Личным его вкладом стала доктрина беззаботной беспечности: в Оксфорде, пожалуй, опасная, а в Йоркшире — абсолютно необходимая. Ни один йоркширский студент или студентка вовеки не подвергались опасности воспринять его предмет как маловажный на выпускных экзаменах (даже если на жалованье будущего школьного учителя он не то чтобы сказывался): поэт горазд «смеяться, угодивши в третий класс», но не йоркширский студент, нет. Однако йоркширского студента можно растормошить, чтобы поиграл немного, вышел за пределы «программы», взглянул на свои занятия как на нечто более значимое и увлекательное, нежели просто предмет, подлежащий заучиванию к экзамену. Вот какой тон брал Гордон, вот на чем настаивал; даже в печати эту мысль сформулировал — в тоненькой брошюрке, написанной им специально для своих учеников. Так что надутой серьезности в Лидсе почти не знали; проявлялась она редко, и то лишь среди студентов.

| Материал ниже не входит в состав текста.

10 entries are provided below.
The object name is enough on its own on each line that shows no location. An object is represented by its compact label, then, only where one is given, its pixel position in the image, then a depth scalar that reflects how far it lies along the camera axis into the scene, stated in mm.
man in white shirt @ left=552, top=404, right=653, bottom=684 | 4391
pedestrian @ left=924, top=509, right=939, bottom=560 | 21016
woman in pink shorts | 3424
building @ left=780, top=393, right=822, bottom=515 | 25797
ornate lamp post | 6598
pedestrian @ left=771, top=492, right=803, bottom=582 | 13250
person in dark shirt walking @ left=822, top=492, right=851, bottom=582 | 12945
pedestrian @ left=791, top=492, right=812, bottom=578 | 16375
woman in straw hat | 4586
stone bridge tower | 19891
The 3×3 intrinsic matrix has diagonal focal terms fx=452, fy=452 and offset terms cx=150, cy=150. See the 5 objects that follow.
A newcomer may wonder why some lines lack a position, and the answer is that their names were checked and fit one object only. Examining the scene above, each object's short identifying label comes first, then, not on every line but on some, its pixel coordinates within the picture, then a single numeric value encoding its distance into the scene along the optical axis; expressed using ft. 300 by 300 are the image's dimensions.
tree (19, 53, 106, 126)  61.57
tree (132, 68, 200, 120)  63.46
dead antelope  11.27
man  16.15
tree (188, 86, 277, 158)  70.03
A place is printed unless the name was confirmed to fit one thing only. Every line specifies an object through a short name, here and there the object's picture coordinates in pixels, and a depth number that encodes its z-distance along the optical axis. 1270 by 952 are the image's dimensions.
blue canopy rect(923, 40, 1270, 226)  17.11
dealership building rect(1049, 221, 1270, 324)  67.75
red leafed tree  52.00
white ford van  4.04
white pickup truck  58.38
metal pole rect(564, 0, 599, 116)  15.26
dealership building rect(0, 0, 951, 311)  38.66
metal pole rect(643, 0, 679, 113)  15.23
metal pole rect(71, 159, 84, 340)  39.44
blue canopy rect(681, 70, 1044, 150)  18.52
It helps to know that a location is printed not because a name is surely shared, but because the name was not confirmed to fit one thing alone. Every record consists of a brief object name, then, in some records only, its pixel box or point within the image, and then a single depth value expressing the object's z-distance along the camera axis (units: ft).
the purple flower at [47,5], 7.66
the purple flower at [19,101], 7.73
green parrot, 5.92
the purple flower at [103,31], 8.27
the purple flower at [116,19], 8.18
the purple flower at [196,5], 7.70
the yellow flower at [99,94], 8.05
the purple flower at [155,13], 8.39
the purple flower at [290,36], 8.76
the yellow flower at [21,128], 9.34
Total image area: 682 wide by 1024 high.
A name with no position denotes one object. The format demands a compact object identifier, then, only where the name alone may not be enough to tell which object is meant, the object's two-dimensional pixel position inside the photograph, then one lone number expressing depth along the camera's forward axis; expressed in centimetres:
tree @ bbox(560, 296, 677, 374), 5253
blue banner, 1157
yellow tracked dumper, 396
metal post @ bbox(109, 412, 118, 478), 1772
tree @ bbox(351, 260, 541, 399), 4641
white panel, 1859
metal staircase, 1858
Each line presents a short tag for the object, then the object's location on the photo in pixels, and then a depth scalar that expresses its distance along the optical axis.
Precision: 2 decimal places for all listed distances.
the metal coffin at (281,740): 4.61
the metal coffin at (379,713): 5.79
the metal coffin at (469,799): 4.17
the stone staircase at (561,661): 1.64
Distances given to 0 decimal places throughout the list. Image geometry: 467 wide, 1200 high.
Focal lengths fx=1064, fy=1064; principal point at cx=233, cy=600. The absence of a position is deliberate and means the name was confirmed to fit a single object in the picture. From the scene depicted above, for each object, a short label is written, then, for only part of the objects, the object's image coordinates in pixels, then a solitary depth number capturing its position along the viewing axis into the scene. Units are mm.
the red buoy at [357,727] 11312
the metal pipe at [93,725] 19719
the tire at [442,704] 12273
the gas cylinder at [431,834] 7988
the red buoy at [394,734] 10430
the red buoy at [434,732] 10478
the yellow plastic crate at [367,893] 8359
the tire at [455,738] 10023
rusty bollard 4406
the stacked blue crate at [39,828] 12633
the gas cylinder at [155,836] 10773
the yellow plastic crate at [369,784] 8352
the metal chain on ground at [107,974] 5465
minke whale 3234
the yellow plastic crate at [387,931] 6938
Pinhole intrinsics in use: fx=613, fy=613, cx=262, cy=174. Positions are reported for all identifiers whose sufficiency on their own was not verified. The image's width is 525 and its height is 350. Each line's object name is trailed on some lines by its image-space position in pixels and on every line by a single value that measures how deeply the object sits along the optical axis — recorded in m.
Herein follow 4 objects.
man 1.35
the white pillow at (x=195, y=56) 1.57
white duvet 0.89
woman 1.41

Что до меня: я обнаружил, что надежная основа для меня уже заложена, пути развития намечены. Но при неизменном его ненавязчивом контроле я имел полную «свободу действий». Развитию средневекового и лингвистического аспектов оказывалась всяческая поддержка; со временем между двумя, по сути дела равными, отделениями развилось дружеское соперничество. На каждом велись свои «семинары»; порою проводились объединенные встречи. Более благополучной сбалансированной «Школы» в жизни своей не видел. Думаю, слово «Школа» здесь вполне уместно. До Гордона «английский» пребывал в Лидсе на положении одного из факультетских предметов (сдается мне, невозможно было получить степень, специализируясь на нем одном), а оставил он после себя целую школу разнообразных дисциплин (в зародыше). Только приехав, он вынужден был делить кабинет — этакую коробку, облицованную глазурованным кирпичом и меблированную разве что трубами парового отопления, — с профессором французского языка. Простые ассистенты довольствовались разве что крючком для шляпы где-нибудь в недрах здания. Уезжая, Гордон оставил нам «английский факультет», где у каждого сотрудника был свой офис (не говоря уже об «удобствах»!) и общая комната для студентов: с таким центром растущее студенческое сообщество стало сплоченным единством и до известной степени пользовалось преимуществами (или отдаленным их отображением), которые мы ассоциируем с настоящим университетом, а не со скромным муниципальным колледжем. На таком фундаменте строить — одно удовольствие. Однако сдается мне, что после отъезда Гордона все, как говорится, «пустили на самотек», и дело его оказалось в руках не столь опытных. Как бы то ни было, число студентов пошло на убыль, финансирование изменилось. Сменились и вице-канцлеры. От сэра Майкла Садлера как от начальства, я так понимаю, помощи было немало; а он ушел примерно в то же время.